Greg Sargent’s “The Democrats’ election year blueprint takes shape” at The Plum Line outs conservative media spin designed to give the GOP an easy time of it for their obstruction of the minimum wage increase: “…The New York Times headline puts it this way: “Republican-Led Filibuster Blocks Minimum Wage Bill in Senate.” Yes, that’s what happened. But McClatchy puts it this way: “Senate stalls minimum wage increase.” Nah, not really. See, what happened is that Republicans filibustered it.”
The American Prospect’s Harold Meyerson explores the possibility that American Mayors and city legislators may chart a progressive future for the nation.
At MSNBC.com Zachary Roth reports that “ACLU to file suit against Ohio’s early voting cuts.” Roth explains, “The suit, to be filed Thursday in federal court by the American Civil Liberties Union, offers a chance that the controversial cuts, enacted in the nation’s most pivotal swing state, could be blocked before the November election. And it will provide the latest test of the recently weakened Voting Rights Act’s ability to stop the wave of Republican-backed voting restrictions enacted in recent years.”

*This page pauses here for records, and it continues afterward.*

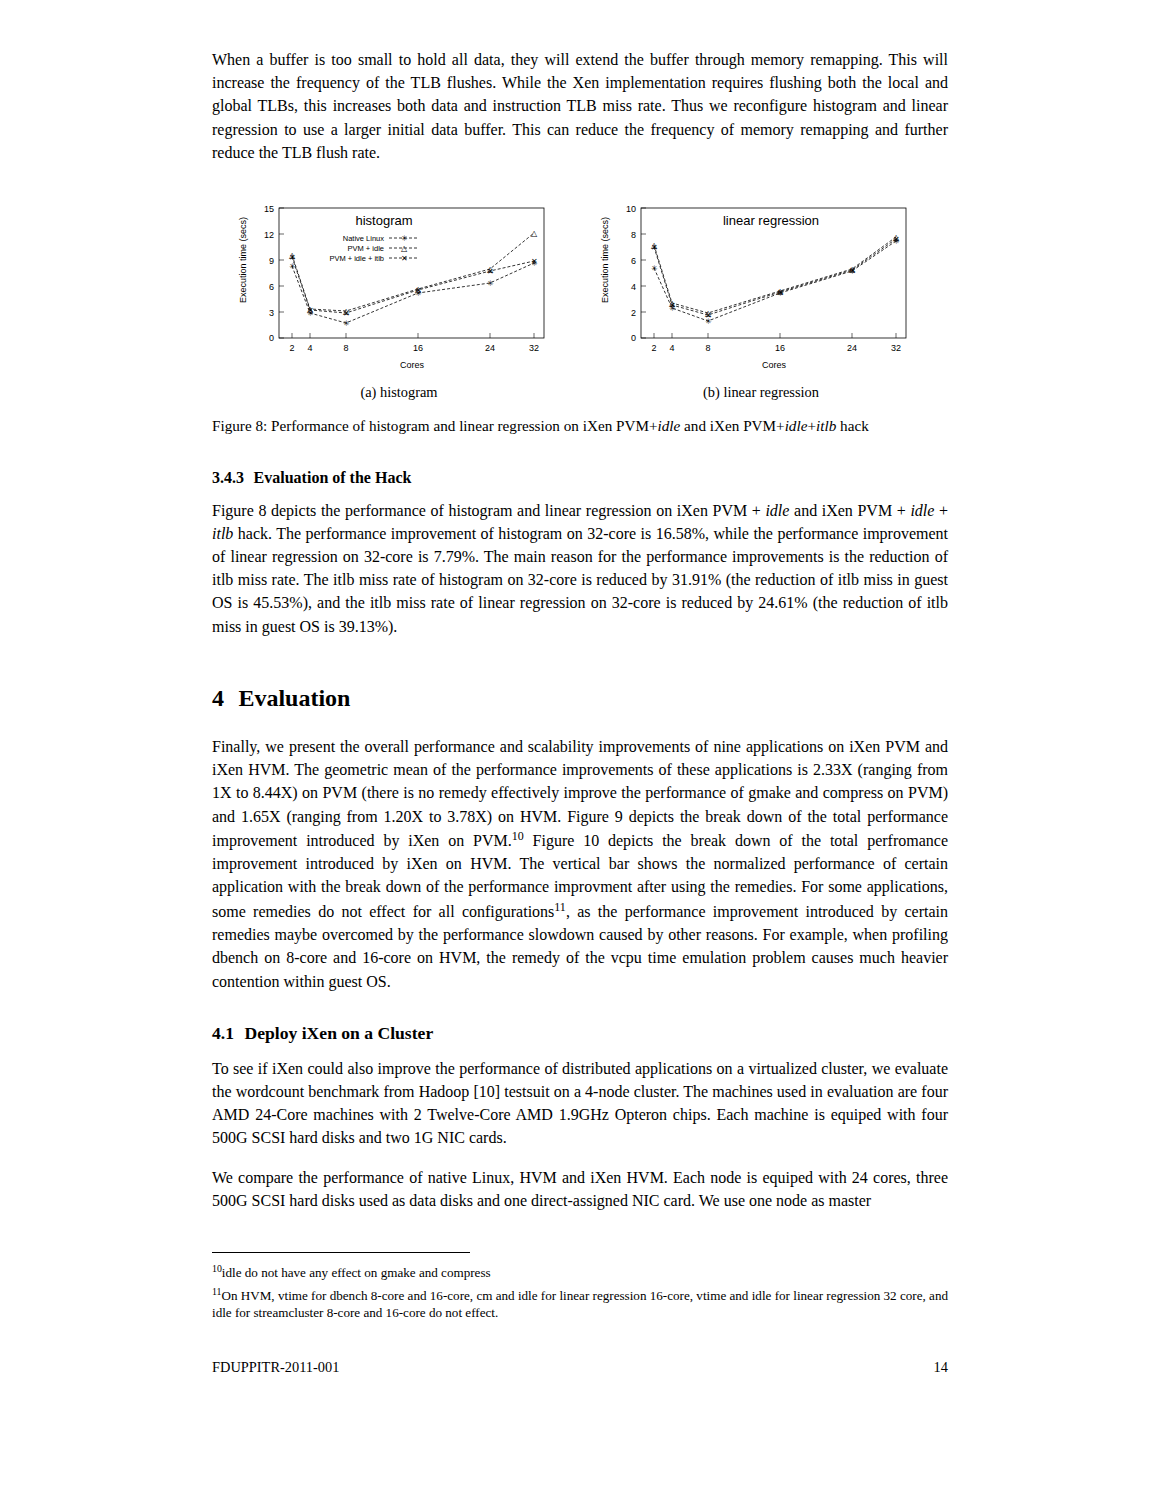When a buffer is too small to hold all data, they will extend the buffer through memory remapping. This will increase the frequency of the TLB flushes. While the Xen implementation requires flushing both the local and global TLBs, this increases both data and instruction TLB miss rate. Thus we reconfigure histogram and linear regression to use a larger initial data buffer. This can reduce the frequency of memory remapping and further reduce the TLB flush rate.
Execution time (secs) 15 12 9 6 3 0 2 4 8 16 24 32 Cores histogram Native Linux ✳ PVM + idle △ PVM + idle + itlb ✕ ✳ ✳ ✳ ✳ ✳ ✳ △ △ △ △ △ △ ✕ ✕ ✕ ✕ ✕ ✕
(a) histogram
Execution time (secs) 10 8 6 4 2 0 2 4 8 16 24 32 Cores linear regression ✳ ✳ ✳ ✳ ✳ ✳ △ △ △ △ △ △ ✕ ✕ ✕ ✕ ✕ ✕
(b) linear regression
Figure 8: Performance of histogram and linear regression on iXen PVM+idle and iXen PVM+idle+itlb hack
3.4.3 Evaluation of the Hack
Figure 8 depicts the performance of histogram and linear regression on iXen PVM + idle and iXen PVM + idle + itlb hack. The performance improvement of histogram on 32-core is 16.58%, while the performance improvement of linear regression on 32-core is 7.79%. The main reason for the performance improvements is the reduction of itlb miss rate. The itlb miss rate of histogram on 32-core is reduced by 31.91% (the reduction of itlb miss in guest OS is 45.53%), and the itlb miss rate of linear regression on 32-core is reduced by 24.61% (the reduction of itlb miss in guest OS is 39.13%).
4 Evaluation
Finally, we present the overall performance and scalability improvements of nine applications on iXen PVM and iXen HVM. The geometric mean of the performance improvements of these applications is 2.33X (ranging from 1X to 8.44X) on PVM (there is no remedy effectively improve the performance of gmake and compress on PVM) and 1.65X (ranging from 1.20X to 3.78X) on HVM. Figure 9 depicts the break down of the total performance improvement introduced by iXen on PVM.10 Figure 10 depicts the break down of the total perfromance improvement introduced by iXen on HVM. The vertical bar shows the normalized performance of certain application with the break down of the performance improvment after using the remedies. For some applications, some remedies do not effect for all configurations11, as the performance improvement introduced by certain remedies maybe overcomed by the performance slowdown caused by other reasons. For example, when profiling dbench on 8-core and 16-core on HVM, the remedy of the vcpu time emulation problem causes much heavier contention within guest OS.
4.1 Deploy iXen on a Cluster
To see if iXen could also improve the performance of distributed applications on a virtualized cluster, we evaluate the wordcount benchmark from Hadoop [10] testsuit on a 4-node cluster. The machines used in evaluation are four AMD 24-Core machines with 2 Twelve-Core AMD 1.9GHz Opteron chips. Each machine is equiped with four 500G SCSI hard disks and two 1G NIC cards.
We compare the performance of native Linux, HVM and iXen HVM. Each node is equiped with 24 cores, three 500G SCSI hard disks used as data disks and one direct-assigned NIC card. We use one node as master
10idle do not have any effect on gmake and compress
11On HVM, vtime for dbench 8-core and 16-core, cm and idle for linear regression 16-core, vtime and idle for linear regression 32 core, and idle for streamcluster 8-core and 16-core do not effect.
FDUPPITR-2011-001 14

“In one scenario, majority control of the Senate could be decided as late as December, Mitt Romney’s 2012 campaign pollster Neil Newhouse said, because it may take time in some close races to sort out the winner. Democratic Sen. Mary Landrieu is struggling to fend off Republican Bill Cassidy in Louisiana, where state law requires a runoff to determine the winner if no candidate gets 50% of the vote,” according to “Strategists Predict Close Races in Midterm Elections” by Rebecca Ballhaus at the Wall St. Journal.
At The Crystal Ball Alan I. Abramowitz says “growing income inequality cannot, as some have argued, explain growing partisan polarization in the American electorate. Americans today are more deeply divided along party lines than at any time in recent history, but those divisions have little to do with social class.”
Obamacare enrollment has been impressive to date, but the public still doesn’t perceive it. Joan McCarter reports on the disconnect at Daily Kos.
From the Political Bulletin’s daily round-up of political humor: “David Letterman: “Well, ladies and gentlemen, the Republicans in Congress voted no on the minimum wage. Wow – that’s not the Republicans I know. I think they’re confused. We’re supposed to apply the economic sanctions to the Russians, ladies and gentlemen.”…Conan O’Brien: “Yesterday, Democratic Senator Barbara Boxer mistakenly called 50 Cent a singing group. Meanwhile, Republicans called 50 cent a fair hourly wage.”